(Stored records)

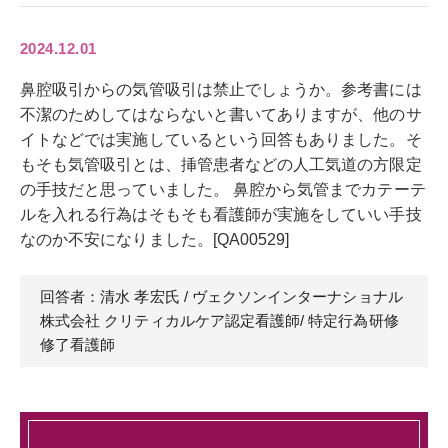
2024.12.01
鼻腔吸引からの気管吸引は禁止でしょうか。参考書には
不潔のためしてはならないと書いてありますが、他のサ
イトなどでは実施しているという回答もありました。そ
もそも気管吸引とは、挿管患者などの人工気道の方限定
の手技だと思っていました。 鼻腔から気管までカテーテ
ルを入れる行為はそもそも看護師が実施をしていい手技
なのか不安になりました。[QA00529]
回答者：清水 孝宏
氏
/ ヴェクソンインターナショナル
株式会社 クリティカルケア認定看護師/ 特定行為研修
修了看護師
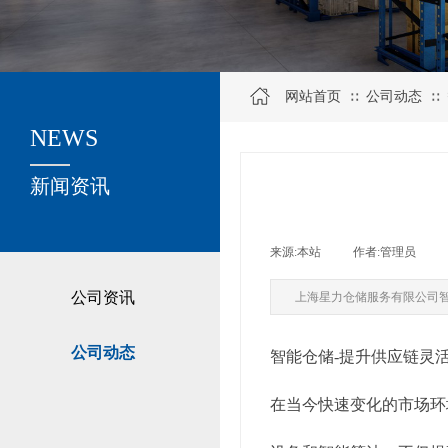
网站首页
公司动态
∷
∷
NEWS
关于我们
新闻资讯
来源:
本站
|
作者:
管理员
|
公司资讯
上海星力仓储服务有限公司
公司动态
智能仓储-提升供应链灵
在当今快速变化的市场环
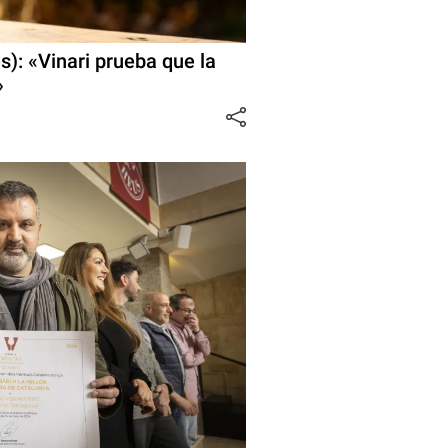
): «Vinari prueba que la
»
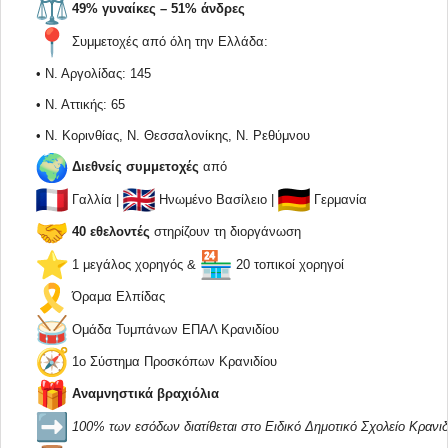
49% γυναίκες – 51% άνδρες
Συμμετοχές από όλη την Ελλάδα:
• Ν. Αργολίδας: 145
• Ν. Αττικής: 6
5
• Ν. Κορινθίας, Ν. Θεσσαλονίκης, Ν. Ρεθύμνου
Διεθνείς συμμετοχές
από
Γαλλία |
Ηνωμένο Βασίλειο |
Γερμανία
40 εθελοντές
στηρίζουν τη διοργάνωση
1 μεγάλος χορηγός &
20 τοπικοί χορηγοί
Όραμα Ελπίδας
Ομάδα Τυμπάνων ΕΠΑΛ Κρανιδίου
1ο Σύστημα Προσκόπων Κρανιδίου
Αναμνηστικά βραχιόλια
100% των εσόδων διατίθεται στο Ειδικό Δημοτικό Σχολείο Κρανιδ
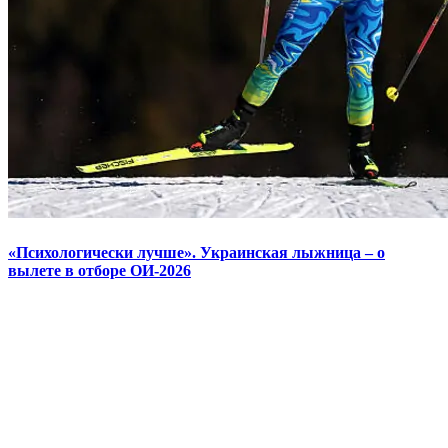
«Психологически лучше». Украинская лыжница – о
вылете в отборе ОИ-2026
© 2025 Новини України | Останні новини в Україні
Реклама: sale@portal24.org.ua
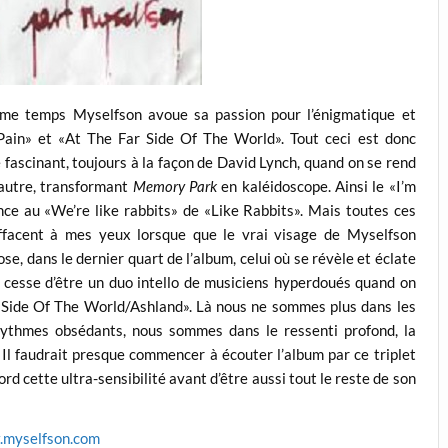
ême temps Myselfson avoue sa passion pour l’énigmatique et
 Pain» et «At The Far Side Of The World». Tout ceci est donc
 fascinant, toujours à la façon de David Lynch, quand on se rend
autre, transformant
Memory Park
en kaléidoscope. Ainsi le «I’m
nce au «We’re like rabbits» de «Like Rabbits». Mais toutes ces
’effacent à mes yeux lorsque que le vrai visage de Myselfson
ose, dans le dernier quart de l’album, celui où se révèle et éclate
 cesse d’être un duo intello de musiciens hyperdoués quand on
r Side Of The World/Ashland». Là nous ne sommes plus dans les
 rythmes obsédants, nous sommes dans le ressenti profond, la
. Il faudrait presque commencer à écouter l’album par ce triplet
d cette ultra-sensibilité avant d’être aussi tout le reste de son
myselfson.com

---

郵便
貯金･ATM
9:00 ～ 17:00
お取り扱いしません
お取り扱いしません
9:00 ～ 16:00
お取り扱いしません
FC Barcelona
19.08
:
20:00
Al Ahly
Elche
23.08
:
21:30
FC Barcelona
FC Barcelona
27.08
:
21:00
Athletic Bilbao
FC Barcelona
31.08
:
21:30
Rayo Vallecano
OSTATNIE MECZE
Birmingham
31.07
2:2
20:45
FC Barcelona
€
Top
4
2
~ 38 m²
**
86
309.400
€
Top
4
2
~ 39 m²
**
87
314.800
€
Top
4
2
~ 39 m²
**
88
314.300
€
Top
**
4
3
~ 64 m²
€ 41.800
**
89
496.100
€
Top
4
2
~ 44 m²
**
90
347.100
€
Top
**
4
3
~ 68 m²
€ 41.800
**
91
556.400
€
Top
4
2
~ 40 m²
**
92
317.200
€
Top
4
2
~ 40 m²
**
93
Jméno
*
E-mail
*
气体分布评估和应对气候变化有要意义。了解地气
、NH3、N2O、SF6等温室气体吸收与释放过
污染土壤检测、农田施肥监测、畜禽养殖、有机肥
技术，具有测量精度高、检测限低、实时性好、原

■ INSTRUCTIONS FOR THE TASK ■
Count the lines of the data above that contain the string "être", treating uppercase and lowercase as different. Give only the number.

■ ANSWER TO THIS TASK ■
2